A quantitative liquid chromatographic-electrospray tandem mass spectrometric method for the determination of mebendazole, its hydrolysed metabolite and its reduced metabolite in sheep muscle has been optimised, validated and applied in a depletion study of the mebendazole-derived residues from edible tissues of sheep after a single oral treatment with the commercial formulation Ovitelmin ®. The anthelmintic compounds were extracted with ethyl acetate after the sample mixture had been made alkaline. The liquid chromatographic separation was performed on a reversed phase C 18 column. Gradient elution with a mobile phase consisting of water containing 0.1% formic acid and acetonitrile was applied. Because of the detection by a very selective tandem quadrupole mass spectrometer in MS/MS mode after atmospheric pressure electrospray ionisation, the presented drug residue analysis method is very sensitive. The confirmatory method was validated according to the revised EU requirements. Most parameters were found to be conform proved to be with the criteria.

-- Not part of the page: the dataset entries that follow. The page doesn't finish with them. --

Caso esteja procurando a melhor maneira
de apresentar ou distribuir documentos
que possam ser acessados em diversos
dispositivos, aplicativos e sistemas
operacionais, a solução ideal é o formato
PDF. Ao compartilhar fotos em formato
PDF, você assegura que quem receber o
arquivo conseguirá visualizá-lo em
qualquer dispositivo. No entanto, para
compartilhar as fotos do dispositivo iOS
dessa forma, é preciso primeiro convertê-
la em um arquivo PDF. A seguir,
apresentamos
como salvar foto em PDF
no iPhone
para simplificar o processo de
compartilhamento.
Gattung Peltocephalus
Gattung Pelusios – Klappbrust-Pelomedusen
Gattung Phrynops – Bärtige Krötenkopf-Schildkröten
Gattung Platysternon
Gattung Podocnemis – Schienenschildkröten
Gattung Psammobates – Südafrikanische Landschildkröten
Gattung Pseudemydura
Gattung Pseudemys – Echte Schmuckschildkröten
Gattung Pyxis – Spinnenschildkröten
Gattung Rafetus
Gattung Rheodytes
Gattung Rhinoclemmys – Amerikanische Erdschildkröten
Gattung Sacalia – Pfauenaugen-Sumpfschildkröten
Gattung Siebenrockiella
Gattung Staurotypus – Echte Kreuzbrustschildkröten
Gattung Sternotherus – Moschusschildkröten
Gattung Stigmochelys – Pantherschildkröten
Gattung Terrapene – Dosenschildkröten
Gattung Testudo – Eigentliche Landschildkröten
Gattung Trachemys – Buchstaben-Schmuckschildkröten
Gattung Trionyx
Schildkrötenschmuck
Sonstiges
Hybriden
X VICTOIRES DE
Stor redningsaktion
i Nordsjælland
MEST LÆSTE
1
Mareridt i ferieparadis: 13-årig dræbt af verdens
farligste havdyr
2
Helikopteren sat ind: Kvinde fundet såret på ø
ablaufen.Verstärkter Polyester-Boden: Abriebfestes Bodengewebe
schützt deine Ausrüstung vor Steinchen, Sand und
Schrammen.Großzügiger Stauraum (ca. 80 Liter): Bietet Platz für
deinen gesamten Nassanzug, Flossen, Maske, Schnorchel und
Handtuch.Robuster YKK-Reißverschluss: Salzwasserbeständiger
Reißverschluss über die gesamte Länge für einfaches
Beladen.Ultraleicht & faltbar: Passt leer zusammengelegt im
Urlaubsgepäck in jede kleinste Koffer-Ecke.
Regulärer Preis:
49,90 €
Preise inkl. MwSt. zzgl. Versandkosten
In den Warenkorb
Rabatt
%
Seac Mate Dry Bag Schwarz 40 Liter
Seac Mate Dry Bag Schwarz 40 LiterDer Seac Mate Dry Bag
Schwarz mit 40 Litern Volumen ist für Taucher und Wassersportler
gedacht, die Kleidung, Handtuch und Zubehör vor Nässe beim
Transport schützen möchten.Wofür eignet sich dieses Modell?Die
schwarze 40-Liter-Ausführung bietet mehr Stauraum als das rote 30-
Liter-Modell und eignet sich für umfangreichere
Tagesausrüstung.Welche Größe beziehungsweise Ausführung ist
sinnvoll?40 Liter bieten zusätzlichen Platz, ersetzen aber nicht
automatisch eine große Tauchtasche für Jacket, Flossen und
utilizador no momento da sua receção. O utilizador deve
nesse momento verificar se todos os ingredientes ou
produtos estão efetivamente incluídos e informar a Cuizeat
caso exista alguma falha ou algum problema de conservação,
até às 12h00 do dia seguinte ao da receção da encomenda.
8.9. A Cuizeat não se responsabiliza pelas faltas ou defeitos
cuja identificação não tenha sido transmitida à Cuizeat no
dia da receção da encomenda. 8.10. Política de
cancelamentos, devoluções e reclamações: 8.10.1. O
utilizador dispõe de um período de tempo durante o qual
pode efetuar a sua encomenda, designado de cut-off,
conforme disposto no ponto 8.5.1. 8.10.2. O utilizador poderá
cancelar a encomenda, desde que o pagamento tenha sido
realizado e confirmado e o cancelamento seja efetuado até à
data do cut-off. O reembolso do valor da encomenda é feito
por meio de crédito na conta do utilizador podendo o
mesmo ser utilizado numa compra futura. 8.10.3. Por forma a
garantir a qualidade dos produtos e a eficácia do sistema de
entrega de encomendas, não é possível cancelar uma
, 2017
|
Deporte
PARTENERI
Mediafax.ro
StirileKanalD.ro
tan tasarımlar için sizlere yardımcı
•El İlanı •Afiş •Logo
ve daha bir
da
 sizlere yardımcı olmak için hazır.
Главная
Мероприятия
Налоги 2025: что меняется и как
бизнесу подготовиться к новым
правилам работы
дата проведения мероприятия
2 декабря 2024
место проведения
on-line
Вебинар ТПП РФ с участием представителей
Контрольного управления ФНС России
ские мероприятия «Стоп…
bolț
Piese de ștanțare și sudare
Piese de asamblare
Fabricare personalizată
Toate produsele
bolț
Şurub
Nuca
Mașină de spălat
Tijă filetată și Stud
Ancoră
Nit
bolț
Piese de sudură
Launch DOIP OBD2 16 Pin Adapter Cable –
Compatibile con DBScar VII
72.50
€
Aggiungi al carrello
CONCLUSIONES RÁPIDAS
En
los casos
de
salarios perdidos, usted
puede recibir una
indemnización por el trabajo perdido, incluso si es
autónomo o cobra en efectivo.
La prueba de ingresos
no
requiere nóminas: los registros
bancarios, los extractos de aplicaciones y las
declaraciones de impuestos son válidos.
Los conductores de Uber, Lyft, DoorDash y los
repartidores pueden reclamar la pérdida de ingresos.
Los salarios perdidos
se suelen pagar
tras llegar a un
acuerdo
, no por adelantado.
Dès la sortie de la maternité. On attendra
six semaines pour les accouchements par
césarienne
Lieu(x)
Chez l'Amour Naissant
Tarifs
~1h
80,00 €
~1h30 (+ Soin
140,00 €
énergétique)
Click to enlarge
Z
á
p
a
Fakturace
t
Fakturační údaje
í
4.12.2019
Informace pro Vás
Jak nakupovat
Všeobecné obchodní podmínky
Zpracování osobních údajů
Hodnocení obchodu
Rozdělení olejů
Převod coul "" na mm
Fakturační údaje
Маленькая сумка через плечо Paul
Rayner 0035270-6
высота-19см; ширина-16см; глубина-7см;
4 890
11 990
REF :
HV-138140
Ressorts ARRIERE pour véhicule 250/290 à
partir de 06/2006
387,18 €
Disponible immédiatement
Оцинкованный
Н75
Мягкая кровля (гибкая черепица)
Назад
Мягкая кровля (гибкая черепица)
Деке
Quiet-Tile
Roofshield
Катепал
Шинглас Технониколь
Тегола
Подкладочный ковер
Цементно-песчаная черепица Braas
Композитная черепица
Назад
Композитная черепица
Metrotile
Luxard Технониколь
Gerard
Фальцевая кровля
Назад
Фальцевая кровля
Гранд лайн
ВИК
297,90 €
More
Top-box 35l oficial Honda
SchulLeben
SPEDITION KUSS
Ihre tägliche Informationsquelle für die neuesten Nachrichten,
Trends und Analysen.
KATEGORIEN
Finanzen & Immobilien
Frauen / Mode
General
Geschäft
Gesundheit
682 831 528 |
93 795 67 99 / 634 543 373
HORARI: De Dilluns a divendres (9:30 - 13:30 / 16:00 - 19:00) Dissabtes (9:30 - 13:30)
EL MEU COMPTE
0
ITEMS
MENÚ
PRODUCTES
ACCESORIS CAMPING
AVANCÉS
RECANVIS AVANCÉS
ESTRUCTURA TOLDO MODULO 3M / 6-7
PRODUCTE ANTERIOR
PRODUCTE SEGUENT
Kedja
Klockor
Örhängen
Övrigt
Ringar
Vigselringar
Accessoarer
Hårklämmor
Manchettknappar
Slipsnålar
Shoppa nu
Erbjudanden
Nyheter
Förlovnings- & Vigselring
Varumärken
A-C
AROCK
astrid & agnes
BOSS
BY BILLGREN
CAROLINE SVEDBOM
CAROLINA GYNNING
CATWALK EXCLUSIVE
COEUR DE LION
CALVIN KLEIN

The validation limit or the minimum required performance limit for sheep muscle tissue was set at 10 μg kg −1. The evaluated validation parameters were stability, specificity, recovery, precision (repeatability and within-laboratory reproducibility), analytical limits (decision limit and detection capability) and applicability. The decision limit values obtained for mebendazole, the hydrolysed and the reduced metabolite were 11, 12 and 13 μg kg −1, respectively. The detection capabilities for these substances were 13, 15 and 16 μg kg −1, respectively. In the depletion study, residues of mebendazole and its two metabolites could be measured in muscle, liver, kidney as well as back fat samples. After 1 day of excretion, the residue concentrations ranged from 21 to 7630 μg kg −1. The highest residue concentrations were found in the liver samples. Except for the back fat samples, the highest residue values were always measured for the reduced metabolite. This substance in liver and the hydrolysed metabolite in kidney was found for 14 days after administration.